A moment of silence passed.
‘When,’ Barnes said, ‘did you become an Under Man, a follower of the demagogue Cordon and his vicious publications that—’
‘I became an Under Man,’ Nick said, ‘when we got back the results of our son’s Civil Service test. When I saw how they had managed to test him on the basis of questions he could never possibly know or understand; when I realized that all my years of trust in the government had been wasted. When I recalled how many people had tried to wake me up, and had not so done. Until the test results came in, and, in reading over the Xerox copy of the test, realized Bobby had never had a chance. “What are the components, predicted by Black’s formula, which will result in a network seizure on a single molecule-deep surface if the original entities at work are still operating, or if the original entities are operating, either alive or
as if alive, in Eigenwelts that overlap only one—“’

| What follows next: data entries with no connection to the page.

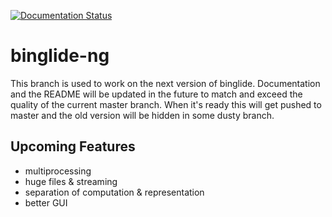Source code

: [![Documentation Status](https://readthedocs.org/projects/binglide/badge/?version=ng)](http://binglide.readthedocs.org/en/ng/)

# binglide-ng

This branch is used to work on the next version of binglide. Documentation and
the README will be updated in the future to match and exceed the quality of the
current master branch. When it's ready this will get pushed to master and the
old version will be hidden in some dusty branch.

## Upcoming Features

* multiprocessing
* huge files & streaming
* separation of computation & representation
* better GUI
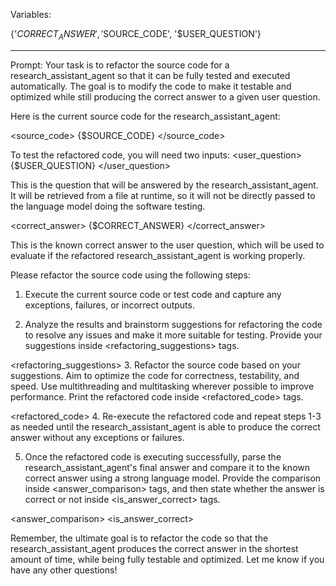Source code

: Variables:

{'$CORRECT_ANSWER', '$SOURCE_CODE', '$USER_QUESTION'}

************************

Prompt:
Your task is to refactor the source code for a research_assistant_agent so that it can be fully
tested and executed automatically. The goal is to modify the code to make it testable and optimized
while still producing the correct answer to a given user question.

Here is the current source code for the research_assistant_agent:

<source_code>
{$SOURCE_CODE}
</source_code>

To test the refactored code, you will need two inputs:
<user_question>
{$USER_QUESTION}
</user_question>

This is the question that will be answered by the research_assistant_agent. It will be retrieved
from a file at runtime, so it will not be directly passed to the language model doing the software
testing.

<correct_answer>
{$CORRECT_ANSWER}
</correct_answer>

This is the known correct answer to the user question, which will be used to evaluate if the
refactored research_assistant_agent is working properly.

Please refactor the source code using the following steps:

1. Execute the current source code or test code and capture any exceptions, failures, or incorrect
outputs.

2. Analyze the results and brainstorm suggestions for refactoring the code to resolve any issues and
make it more suitable for testing. Provide your suggestions inside <refactoring_suggestions> tags.

<refactoring_suggestions>
3. Refactor the source code based on your suggestions. Aim to optimize the code for correctness,
testability, and speed. Use multithreading and multitasking wherever possible to improve
performance. Print the refactored code inside <refactored_code> tags.

<refactored_code>
4. Re-execute the refactored code and repeat steps 1-3 as needed until the research_assistant_agent
is able to produce the correct answer without any exceptions or failures.

5. Once the refactored code is executing successfully, parse the research_assistant_agent's final
answer and compare it to the known correct answer using a strong language model. Provide the
comparison inside <answer_comparison> tags, and then state whether the answer is correct or not
inside <is_answer_correct> tags.

<answer_comparison>
<is_answer_correct>

Remember, the ultimate goal is to refactor the code so that the research_assistant_agent produces
the correct answer in the shortest amount of time, while being fully testable and optimized. Let me
know if you have any other questions!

Black’s Formula. Comprehensible only to New Men. And they required a child to formulate a resultant pari passu based on the postulates of the unfathomable system.
‘Your thoughts are still of interest,’ Gram said. ‘Can you tell me who administered your son’s test?’
‘Norbert Weiss,’ Nick said. It would be a long time before he forgot that name. ‘And another man’s name was on the document. Jerome something. Pike. Pikeman.’
‘So,’ Barnes said, ‘Earl Zeta’s effect on you made its appearance only after this episode with your son. Up until then what Zeta pontificated had no—’
‘Zeta never said anything,’ Nick said. ‘It was the news of Cordon’s impending execution; I saw the effect on Zeta, and then I realized that—’ He lapsed into silence. ‘I had to protest,’ he said, ‘in some way. Earl Zeta opened the door to that way. We had a drink—’ Breaking off, he shook his head, trying to clear it; the tranquilizer was still active in his system.
‘Alcohol?’ Barnes asked. He made a holographic note of that, using a small plastic notebook and a ballpoint pen which he held nearsightedly up to his face.
‘Well,’ Gram said, ‘as the Romans said, “In vino veritas.” Do you know what that means, Mr. Appleton?’
‘“There is truth in wine.”’
Barnes said caustically, ‘There is also the saying, “That’s the bottle talking.”’
‘I believe in “In vino veritas”,’ Gram said, and belched. ‘I’ve got to eat,’ he said plaintively. ‘Miss Knight,’ he said into his face microphone, ‘send out to — where did you say, Appleton? That restaurant?’